The inquest heard Ms Howells told police that Sunaria had been dropped during a trip to Bluestone Resort in Pembrokeshire in November, had fallen from the sofa twice and had fallen from her rocker on Christmas Day on to carpet and had a “soft landing”.
Mr Woolley said doctors told the inquest that none of these incidents could explain the severity of the injuries found when she was admitted to hospital on December 30.
He said doctors subsequently found evidence of an old subdural haematoma – bleeding on the brain – which had happened several weeks before her death and a new subdural haematoma which happened 24 to 48 hours prior to her death and was “consistent with a recent non-accidental head injury”.
Mr Hamid said he was born in Iraq and his language was Kurdistani.
He came to the UK in 2008 as an asylum seeker and had since been granted temporary leave to remain, he said.
Mr Hamid, who attended the hearing with his wife, said he met Ms Howells in 2009 and moved in with her in a flat in Cardiff later that year.
They moved to her family home in Pontypridd after her parents died and she became pregnant.
Mr Hamid said he “slept most of the day” on December 30 as it was a day off but woke up when Ms Howells told him dinner was nearly ready and asked him to feed Sunaria, who he said meant “everything to me”.
It was then that she went limp, he said.
Mr Woolley asked if Mr Hamid had ever harmed, shaken or dropped Sunaria or twisted her limbs.
Mr Hamid said: “Of course not,” and added that he had not seen anyone else hurt her.
At the end of his evidence he said: “I want to know what is going on.
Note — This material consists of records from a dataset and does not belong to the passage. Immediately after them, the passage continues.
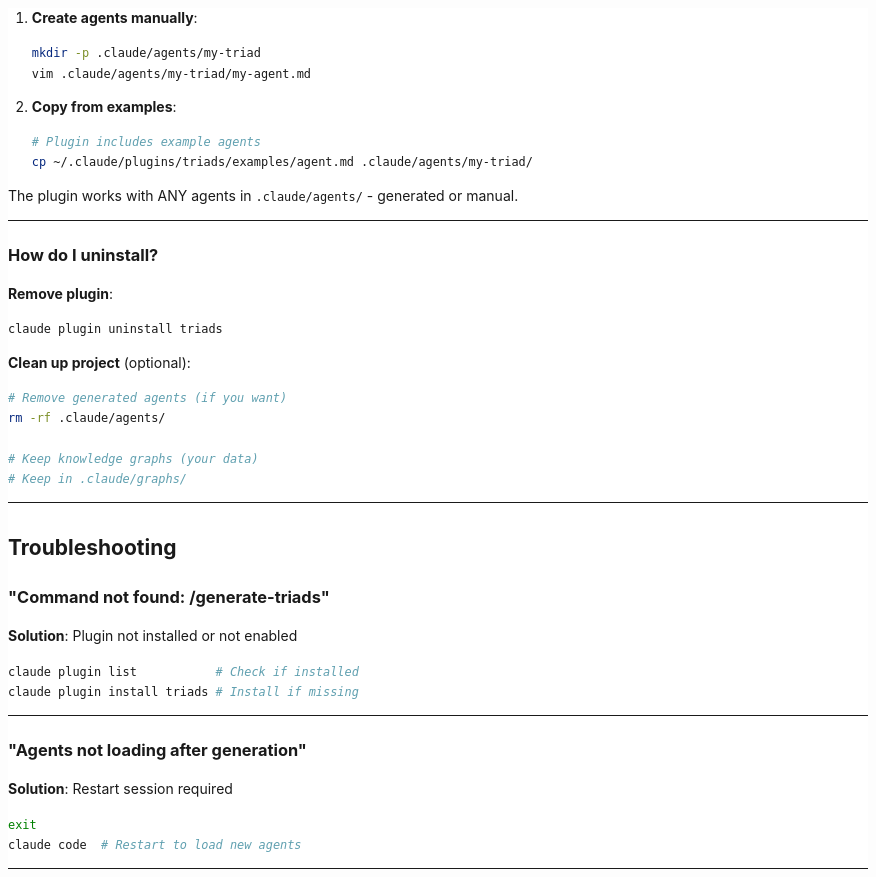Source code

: 1. **Create agents manually**:
   ```bash
   mkdir -p .claude/agents/my-triad
   vim .claude/agents/my-triad/my-agent.md
   ```

2. **Copy from examples**:
   ```bash
   # Plugin includes example agents
   cp ~/.claude/plugins/triads/examples/agent.md .claude/agents/my-triad/
   ```

The plugin works with ANY agents in `.claude/agents/` - generated or manual.

---

### How do I uninstall?

**Remove plugin**:
```bash
claude plugin uninstall triads
```

**Clean up project** (optional):
```bash
# Remove generated agents (if you want)
rm -rf .claude/agents/

# Keep knowledge graphs (your data)
# Keep in .claude/graphs/
```

---

## Troubleshooting

### "Command not found: /generate-triads"

**Solution**: Plugin not installed or not enabled
```bash
claude plugin list           # Check if installed
claude plugin install triads # Install if missing
```

---

### "Agents not loading after generation"

**Solution**: Restart session required
```bash
exit
claude code  # Restart to load new agents
```

---
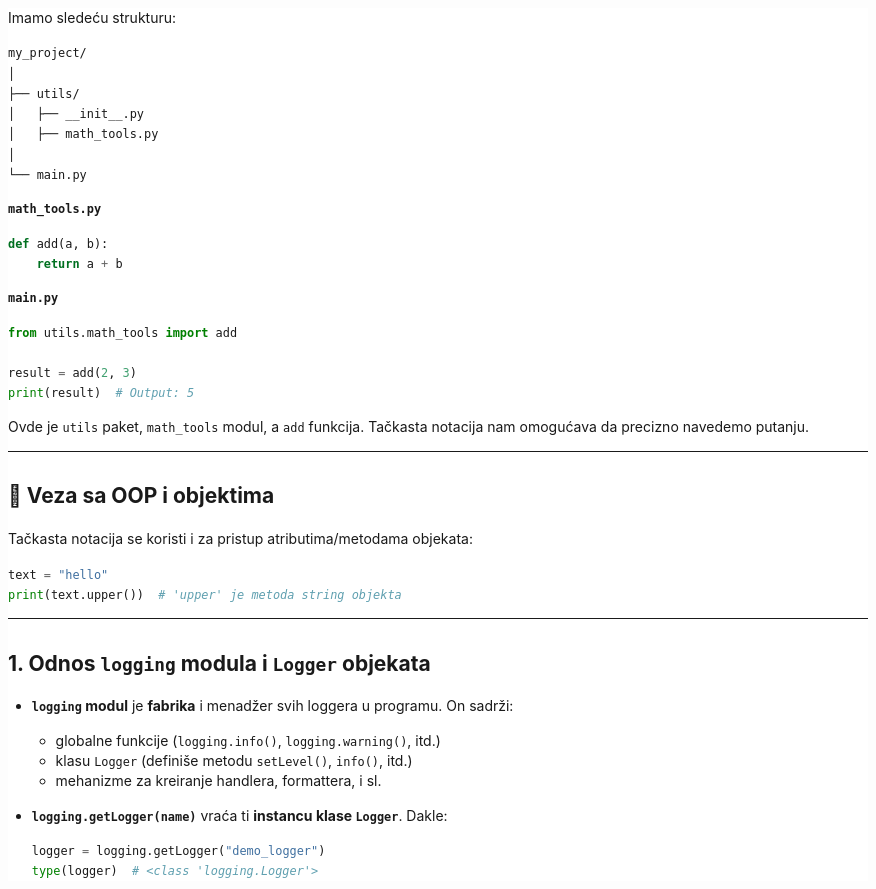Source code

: Imamo sledeću strukturu:

```
my_project/
│
├── utils/
│   ├── __init__.py
│   ├── math_tools.py
│
└── main.py
```

**`math_tools.py`**

```python
def add(a, b):
    return a + b
```

**`main.py`**

```python
from utils.math_tools import add

result = add(2, 3)
print(result)  # Output: 5
```

Ovde je `utils` paket, `math_tools` modul, a `add` funkcija. Tačkasta notacija nam omogućava da precizno navedemo putanju.

---

## 📌 Veza sa OOP i objektima

Tačkasta notacija se koristi i za pristup atributima/metodama objekata:

```python
text = "hello"
print(text.upper())  # 'upper' je metoda string objekta
```

---

## 1. Odnos `logging` modula i `Logger` objekata

- **`logging` modul** je **fabrika** i menadžer svih loggera u programu.
  On sadrži:

  - globalne funkcije (`logging.info()`, `logging.warning()`, itd.)
  - klasu `Logger` (definiše metodu `setLevel()`, `info()`, itd.)
  - mehanizme za kreiranje handlera, formattera, i sl.

- **`logging.getLogger(name)`** vraća ti **instancu klase `Logger`**.
  Dakle:

  ```python
  logger = logging.getLogger("demo_logger")
  type(logger)  # <class 'logging.Logger'>
  ```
I want the truth.
“I want to know what has happened. I have never done anything wrong with my baby except loving her.”
Mr Woolley asked Ms Howells if she had any questions for her former partner but she said: “No, because he will just lie.”
Statements given by friends of Ms Howells described her as a cautious and attentive mother and Sunaria as a “happy and contented baby”.
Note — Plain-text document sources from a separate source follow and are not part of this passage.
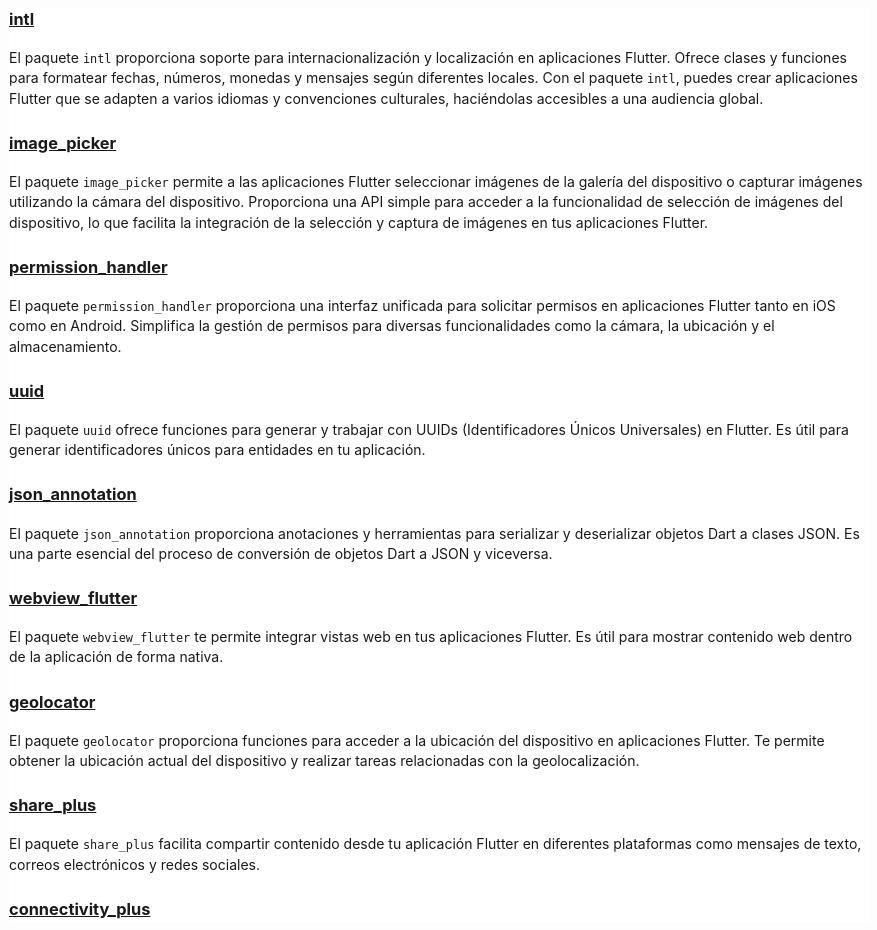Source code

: ### [intl](https://pub.dev/packages/intl)

El paquete `intl` proporciona soporte para internacionalización y localización en aplicaciones Flutter. Ofrece clases y funciones para formatear fechas, números, monedas y mensajes según diferentes locales. Con el paquete `intl`, puedes crear aplicaciones Flutter que se adapten a varios idiomas y convenciones culturales, haciéndolas accesibles a una audiencia global.

### [image_picker](https://pub.dev/packages/image_picker)

El paquete `image_picker` permite a las aplicaciones Flutter seleccionar imágenes de la galería del dispositivo o capturar imágenes utilizando la cámara del dispositivo. Proporciona una API simple para acceder a la funcionalidad de selección de imágenes del dispositivo, lo que facilita la integración de la selección y captura de imágenes en tus aplicaciones Flutter.

### [permission_handler](https://pub.dev/packages/permission_handler)

El paquete `permission_handler` proporciona una interfaz unificada para solicitar permisos en aplicaciones Flutter tanto en iOS como en Android. Simplifica la gestión de permisos para diversas funcionalidades como la cámara, la ubicación y el almacenamiento.

### [uuid](https://pub.dev/packages/uuid)

El paquete `uuid` ofrece funciones para generar y trabajar con UUIDs (Identificadores Únicos Universales) en Flutter. Es útil para generar identificadores únicos para entidades en tu aplicación.

### [json_annotation](https://pub.dev/packages/json_annotation)

El paquete `json_annotation` proporciona anotaciones y herramientas para serializar y deserializar objetos Dart a clases JSON. Es una parte esencial del proceso de conversión de objetos Dart a JSON y viceversa.

### [webview_flutter](https://pub.dev/packages/webview_flutter)

El paquete `webview_flutter` te permite integrar vistas web en tus aplicaciones Flutter. Es útil para mostrar contenido web dentro de la aplicación de forma nativa.

### [geolocator](https://pub.dev/packages/geolocator)

El paquete `geolocator` proporciona funciones para acceder a la ubicación del dispositivo en aplicaciones Flutter. Te permite obtener la ubicación actual del dispositivo y realizar tareas relacionadas con la geolocalización.

### [share_plus](https://pub.dev/packages/share_plus)

El paquete `share_plus` facilita compartir contenido desde tu aplicación Flutter en diferentes plataformas como mensajes de texto, correos electrónicos y redes sociales.

### [connectivity_plus](https://pub.dev/packages/connectivity_plus)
Mr Woolley concluded that Sunaria was unlawfully killed by one of her parents but it was not possible to determine which one.
He found that Sunaria’s injuries were caused by “excessive shaking” and the “injuries caused by this unlawful act were sufficient to cause her death”.
Mr Woolley said: “One person did the unlawful act. It is not possible on the evidence to determine whether this person was Ms Howells or Mr Hamid but I find that it could only have been one of them.”
He also determined that a number of the other previous injuries were non-accidental.
“None of the previous injuries in themselves or put together would have caused her death,” he said.